◆ TO-DO ITEM: Every entry must be output exactly as it was written.

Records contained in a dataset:
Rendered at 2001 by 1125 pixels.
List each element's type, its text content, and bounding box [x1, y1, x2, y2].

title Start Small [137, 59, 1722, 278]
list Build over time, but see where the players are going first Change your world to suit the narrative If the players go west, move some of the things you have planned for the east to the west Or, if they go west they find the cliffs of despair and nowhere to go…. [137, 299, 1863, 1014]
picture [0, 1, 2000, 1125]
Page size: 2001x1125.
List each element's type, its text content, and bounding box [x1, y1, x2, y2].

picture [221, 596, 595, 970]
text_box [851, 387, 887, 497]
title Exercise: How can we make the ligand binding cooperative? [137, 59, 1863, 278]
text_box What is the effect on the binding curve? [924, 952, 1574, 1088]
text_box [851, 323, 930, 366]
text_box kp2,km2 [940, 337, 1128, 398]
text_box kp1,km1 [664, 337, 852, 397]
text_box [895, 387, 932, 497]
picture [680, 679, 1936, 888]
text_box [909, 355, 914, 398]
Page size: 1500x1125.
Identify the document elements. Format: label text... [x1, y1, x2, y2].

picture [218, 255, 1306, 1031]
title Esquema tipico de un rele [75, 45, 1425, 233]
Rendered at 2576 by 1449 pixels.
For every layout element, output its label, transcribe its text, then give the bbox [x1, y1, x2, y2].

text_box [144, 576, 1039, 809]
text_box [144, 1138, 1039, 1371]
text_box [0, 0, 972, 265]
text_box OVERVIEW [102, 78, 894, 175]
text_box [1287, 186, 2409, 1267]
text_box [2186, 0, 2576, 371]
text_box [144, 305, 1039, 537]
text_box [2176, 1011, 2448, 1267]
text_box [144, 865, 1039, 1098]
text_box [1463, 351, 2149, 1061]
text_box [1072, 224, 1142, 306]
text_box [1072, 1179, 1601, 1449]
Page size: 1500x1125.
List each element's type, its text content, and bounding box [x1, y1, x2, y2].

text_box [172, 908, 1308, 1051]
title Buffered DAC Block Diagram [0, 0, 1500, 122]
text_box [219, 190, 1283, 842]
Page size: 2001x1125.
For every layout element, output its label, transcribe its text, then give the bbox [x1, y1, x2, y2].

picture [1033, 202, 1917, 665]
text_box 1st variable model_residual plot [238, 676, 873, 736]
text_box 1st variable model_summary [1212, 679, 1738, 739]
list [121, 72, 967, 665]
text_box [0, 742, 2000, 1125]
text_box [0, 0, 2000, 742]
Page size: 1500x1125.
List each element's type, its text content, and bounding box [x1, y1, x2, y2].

◆ WORKED SOLUTION:
Rendered at 2001 by 1125 pixels.
List each element's type, its text content, and bounding box [x1, y1, x2, y2].

title Start Small [137, 59, 1722, 278]
list Build over time, but see where the players are going first Change your world to suit the narrative If the players go west, move some of the things you have planned for the east to the west Or, if they go west they find the cliffs of despair and nowhere to go…. [137, 299, 1863, 1014]
picture [0, 1, 2000, 1125]
Page size: 2001x1125.
List each element's type, its text content, and bounding box [x1, y1, x2, y2].

picture [221, 596, 595, 970]
text_box [851, 387, 887, 497]
title Exercise: How can we make the ligand binding cooperative? [137, 59, 1863, 278]
text_box What is the effect on the binding curve? [924, 952, 1574, 1088]
text_box [851, 323, 930, 366]
text_box kp2,km2 [940, 337, 1128, 398]
text_box kp1,km1 [664, 337, 852, 397]
text_box [895, 387, 932, 497]
picture [680, 679, 1936, 888]
text_box [909, 355, 914, 398]
Page size: 1500x1125.
Identify the document elements. Format: label text... [x1, y1, x2, y2].

picture [218, 255, 1306, 1031]
title Esquema tipico de un rele [75, 45, 1425, 233]
Rendered at 2576 by 1449 pixels.
For every layout element, output its label, transcribe its text, then give the bbox [x1, y1, x2, y2].

text_box [144, 576, 1039, 809]
text_box [144, 1138, 1039, 1371]
text_box [0, 0, 972, 265]
text_box OVERVIEW [102, 78, 894, 175]
text_box [1287, 186, 2409, 1267]
text_box [2186, 0, 2576, 371]
text_box [144, 305, 1039, 537]
text_box [2176, 1011, 2448, 1267]
text_box [144, 865, 1039, 1098]
text_box [1463, 351, 2149, 1061]
text_box [1072, 224, 1142, 306]
text_box [1072, 1179, 1601, 1449]
Page size: 1500x1125.
List each element's type, its text content, and bounding box [x1, y1, x2, y2].

text_box [172, 908, 1308, 1051]
title Buffered DAC Block Diagram [0, 0, 1500, 122]
text_box [219, 190, 1283, 842]
Page size: 2001x1125.
For every layout element, output its label, transcribe its text, then give the bbox [x1, y1, x2, y2].

picture [1033, 202, 1917, 665]
text_box 1st variable model_residual plot [238, 676, 873, 736]
text_box 1st variable model_summary [1212, 679, 1738, 739]
list [121, 72, 967, 665]
text_box [0, 742, 2000, 1125]
text_box [0, 0, 2000, 742]
Page size: 1500x1125.
List each element's type, its text content, and bounding box [x1, y1, x2, y2].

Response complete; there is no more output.